**WORK REQUIRED**
Filter these entries, keeping only lines that hold the word "pixels".
[GIVEN RECORDS Boundary: Start]
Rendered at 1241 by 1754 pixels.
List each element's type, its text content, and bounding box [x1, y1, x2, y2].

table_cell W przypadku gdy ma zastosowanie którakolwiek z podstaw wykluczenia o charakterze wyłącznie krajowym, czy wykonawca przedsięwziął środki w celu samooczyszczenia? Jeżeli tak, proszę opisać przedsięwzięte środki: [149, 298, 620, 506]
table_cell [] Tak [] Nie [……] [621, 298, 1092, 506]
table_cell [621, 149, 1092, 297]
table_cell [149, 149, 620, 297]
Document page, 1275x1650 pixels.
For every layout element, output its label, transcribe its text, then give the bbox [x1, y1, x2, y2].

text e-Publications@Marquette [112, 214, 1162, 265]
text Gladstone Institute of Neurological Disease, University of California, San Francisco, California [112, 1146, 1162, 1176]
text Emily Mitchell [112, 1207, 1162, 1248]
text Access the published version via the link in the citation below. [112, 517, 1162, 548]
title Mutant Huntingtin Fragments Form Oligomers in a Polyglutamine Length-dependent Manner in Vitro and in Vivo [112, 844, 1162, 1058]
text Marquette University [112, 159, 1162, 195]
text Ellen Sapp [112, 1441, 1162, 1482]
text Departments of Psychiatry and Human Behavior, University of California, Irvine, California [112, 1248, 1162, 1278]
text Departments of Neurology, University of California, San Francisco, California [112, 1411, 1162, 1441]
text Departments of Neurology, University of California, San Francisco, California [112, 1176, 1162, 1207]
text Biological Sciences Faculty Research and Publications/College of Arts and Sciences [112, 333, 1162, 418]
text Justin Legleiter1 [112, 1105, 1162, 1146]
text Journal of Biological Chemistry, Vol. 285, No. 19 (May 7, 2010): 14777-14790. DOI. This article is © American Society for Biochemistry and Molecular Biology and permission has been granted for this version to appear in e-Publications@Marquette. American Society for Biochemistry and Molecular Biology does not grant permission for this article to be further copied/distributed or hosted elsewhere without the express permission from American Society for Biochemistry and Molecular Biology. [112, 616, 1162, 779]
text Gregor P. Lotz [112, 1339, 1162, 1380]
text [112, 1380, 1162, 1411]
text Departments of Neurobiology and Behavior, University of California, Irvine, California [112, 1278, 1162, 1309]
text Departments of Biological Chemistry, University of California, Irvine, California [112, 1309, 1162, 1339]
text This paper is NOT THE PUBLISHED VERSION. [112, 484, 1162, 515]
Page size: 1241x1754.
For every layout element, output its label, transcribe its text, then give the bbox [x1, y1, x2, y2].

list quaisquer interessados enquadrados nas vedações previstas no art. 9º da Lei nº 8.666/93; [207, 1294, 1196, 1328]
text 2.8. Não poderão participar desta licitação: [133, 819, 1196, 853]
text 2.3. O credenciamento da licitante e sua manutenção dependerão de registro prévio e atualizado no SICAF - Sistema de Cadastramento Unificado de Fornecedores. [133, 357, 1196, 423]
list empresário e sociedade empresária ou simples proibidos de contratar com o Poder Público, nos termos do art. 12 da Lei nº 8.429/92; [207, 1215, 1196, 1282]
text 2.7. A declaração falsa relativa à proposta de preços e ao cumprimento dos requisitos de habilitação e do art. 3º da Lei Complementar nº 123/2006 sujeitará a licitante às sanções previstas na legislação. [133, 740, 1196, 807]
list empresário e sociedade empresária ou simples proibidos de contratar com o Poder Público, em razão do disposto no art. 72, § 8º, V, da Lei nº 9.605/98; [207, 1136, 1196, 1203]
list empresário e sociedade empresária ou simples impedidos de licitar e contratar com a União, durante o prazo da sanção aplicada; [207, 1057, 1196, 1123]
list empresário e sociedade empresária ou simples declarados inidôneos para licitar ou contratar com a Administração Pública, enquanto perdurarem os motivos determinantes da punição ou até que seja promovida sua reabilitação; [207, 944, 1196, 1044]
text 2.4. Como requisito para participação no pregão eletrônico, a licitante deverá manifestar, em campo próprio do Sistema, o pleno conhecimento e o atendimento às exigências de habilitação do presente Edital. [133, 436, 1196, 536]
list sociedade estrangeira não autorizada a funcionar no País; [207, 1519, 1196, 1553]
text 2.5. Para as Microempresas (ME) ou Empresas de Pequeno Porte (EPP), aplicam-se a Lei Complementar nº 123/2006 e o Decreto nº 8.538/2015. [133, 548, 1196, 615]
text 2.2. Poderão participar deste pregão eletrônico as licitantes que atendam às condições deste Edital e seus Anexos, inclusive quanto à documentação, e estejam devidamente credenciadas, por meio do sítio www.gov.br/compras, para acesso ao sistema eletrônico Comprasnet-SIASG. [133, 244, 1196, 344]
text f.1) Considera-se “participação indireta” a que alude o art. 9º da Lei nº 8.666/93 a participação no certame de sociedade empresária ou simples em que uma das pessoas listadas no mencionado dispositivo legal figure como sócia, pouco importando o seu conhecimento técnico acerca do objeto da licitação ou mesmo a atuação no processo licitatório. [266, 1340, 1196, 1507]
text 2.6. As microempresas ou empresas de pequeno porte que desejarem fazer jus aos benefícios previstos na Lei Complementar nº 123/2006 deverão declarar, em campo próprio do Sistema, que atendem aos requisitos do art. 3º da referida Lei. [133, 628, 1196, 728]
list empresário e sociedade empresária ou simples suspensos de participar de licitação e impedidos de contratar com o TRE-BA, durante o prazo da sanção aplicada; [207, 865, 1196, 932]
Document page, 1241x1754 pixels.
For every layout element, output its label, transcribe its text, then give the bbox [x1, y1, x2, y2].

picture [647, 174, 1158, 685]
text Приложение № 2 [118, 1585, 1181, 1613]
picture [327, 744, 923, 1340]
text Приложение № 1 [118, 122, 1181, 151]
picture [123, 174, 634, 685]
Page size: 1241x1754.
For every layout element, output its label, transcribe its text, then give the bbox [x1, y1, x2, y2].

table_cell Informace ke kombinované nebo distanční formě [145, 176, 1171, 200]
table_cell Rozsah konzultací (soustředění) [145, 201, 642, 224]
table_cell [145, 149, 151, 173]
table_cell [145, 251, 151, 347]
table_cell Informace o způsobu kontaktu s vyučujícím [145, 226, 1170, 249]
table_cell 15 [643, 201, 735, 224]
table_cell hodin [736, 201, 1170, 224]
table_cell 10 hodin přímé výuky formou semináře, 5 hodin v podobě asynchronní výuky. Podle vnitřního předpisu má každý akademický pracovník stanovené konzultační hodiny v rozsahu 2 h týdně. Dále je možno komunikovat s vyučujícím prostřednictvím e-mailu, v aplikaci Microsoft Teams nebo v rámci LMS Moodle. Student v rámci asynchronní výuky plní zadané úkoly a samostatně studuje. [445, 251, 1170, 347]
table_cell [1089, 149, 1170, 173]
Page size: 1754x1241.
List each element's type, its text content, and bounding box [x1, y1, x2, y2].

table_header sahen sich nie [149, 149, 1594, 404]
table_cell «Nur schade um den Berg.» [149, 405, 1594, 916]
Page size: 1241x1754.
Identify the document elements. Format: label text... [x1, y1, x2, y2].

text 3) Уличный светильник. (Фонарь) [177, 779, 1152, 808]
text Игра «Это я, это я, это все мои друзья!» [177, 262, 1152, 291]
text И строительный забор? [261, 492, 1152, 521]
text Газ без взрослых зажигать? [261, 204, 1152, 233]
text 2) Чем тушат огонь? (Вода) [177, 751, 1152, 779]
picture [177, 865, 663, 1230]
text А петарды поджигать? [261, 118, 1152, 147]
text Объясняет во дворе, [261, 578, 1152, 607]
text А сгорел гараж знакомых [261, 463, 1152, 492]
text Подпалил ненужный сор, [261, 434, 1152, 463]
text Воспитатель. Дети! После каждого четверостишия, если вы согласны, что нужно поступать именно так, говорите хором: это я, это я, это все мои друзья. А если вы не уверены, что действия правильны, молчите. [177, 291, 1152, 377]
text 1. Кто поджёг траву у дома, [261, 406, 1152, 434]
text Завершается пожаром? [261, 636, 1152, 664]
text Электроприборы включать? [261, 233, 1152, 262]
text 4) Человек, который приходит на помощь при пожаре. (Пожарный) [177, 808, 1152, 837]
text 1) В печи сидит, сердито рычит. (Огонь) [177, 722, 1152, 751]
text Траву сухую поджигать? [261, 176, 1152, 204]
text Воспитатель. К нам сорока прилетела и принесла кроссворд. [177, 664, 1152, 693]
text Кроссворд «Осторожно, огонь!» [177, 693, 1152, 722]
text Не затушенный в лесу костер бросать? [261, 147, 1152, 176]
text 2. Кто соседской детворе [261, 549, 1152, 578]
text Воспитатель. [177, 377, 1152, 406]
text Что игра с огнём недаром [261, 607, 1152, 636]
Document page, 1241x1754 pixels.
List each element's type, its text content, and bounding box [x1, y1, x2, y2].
[GIVEN RECORDS Boundary: End]
**EXPECTED ANSWER**
Rendered at 1241 by 1754 pixels.
Document page, 1275x1650 pixels.
Document page, 1241x1754 pixels.
Document page, 1241x1754 pixels.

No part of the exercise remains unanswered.